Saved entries
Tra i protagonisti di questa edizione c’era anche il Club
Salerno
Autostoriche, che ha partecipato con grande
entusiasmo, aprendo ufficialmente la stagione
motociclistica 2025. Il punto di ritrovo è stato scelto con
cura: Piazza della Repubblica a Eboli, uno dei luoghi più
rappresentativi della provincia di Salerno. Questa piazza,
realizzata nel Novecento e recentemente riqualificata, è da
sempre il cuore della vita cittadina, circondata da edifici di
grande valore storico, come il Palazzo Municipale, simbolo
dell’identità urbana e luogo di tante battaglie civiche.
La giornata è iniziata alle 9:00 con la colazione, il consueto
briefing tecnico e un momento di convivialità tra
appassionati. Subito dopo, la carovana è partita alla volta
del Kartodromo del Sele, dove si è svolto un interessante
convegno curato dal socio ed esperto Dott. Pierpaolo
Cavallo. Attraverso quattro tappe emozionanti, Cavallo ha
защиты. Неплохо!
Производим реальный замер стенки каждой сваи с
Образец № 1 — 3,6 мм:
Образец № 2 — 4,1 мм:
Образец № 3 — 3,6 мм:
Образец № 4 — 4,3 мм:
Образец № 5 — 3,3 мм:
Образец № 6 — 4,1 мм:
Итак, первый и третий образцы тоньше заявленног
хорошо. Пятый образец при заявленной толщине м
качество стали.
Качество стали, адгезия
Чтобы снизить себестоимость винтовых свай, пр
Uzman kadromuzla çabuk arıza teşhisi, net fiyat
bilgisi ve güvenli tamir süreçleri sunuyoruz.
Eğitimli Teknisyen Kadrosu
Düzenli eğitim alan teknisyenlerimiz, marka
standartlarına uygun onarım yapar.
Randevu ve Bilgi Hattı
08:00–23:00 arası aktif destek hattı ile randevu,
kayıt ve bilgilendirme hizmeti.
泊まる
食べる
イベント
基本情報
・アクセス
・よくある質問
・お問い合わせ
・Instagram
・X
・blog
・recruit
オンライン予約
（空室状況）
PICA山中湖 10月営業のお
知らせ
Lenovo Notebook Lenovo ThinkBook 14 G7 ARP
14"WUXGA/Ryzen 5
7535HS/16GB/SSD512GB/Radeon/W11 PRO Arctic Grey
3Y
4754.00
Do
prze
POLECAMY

* * *

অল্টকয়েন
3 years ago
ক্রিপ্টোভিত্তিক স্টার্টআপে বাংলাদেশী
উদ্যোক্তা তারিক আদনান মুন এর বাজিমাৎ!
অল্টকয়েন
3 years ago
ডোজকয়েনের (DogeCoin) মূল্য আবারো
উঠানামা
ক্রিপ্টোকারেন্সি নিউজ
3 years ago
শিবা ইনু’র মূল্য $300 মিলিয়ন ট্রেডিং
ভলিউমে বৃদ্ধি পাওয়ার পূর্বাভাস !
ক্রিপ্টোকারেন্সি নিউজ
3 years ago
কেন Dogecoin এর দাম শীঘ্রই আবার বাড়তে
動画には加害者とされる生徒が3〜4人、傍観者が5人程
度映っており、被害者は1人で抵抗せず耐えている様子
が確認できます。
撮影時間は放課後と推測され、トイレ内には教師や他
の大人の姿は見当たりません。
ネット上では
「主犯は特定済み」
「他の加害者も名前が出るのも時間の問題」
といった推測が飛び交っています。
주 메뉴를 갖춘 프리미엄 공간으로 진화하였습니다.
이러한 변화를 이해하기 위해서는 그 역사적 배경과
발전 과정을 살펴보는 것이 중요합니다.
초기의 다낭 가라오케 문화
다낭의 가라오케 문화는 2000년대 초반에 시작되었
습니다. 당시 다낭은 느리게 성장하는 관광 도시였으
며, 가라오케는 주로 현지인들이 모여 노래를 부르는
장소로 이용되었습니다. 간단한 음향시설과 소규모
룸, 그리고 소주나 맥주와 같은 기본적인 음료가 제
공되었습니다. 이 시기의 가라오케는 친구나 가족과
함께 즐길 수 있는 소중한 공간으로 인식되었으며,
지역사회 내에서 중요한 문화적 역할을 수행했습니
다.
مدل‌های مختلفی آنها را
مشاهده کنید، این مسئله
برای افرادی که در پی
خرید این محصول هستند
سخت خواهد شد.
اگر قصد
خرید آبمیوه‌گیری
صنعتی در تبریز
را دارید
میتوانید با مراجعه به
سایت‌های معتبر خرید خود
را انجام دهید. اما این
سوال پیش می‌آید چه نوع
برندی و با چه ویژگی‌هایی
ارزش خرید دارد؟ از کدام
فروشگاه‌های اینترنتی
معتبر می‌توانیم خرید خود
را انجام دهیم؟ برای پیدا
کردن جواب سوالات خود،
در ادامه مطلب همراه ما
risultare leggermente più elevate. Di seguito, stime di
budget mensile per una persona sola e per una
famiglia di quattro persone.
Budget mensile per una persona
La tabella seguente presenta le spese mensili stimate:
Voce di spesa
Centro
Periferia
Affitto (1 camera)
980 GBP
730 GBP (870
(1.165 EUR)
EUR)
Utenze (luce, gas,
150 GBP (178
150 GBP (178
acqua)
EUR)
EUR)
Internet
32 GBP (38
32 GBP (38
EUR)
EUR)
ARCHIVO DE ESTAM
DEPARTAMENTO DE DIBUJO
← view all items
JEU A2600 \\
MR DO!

Problem to work on: The lines to return are those in the records above that hold the word "стали".

Exercise solution:
качество стали.
Качество стали, адгезия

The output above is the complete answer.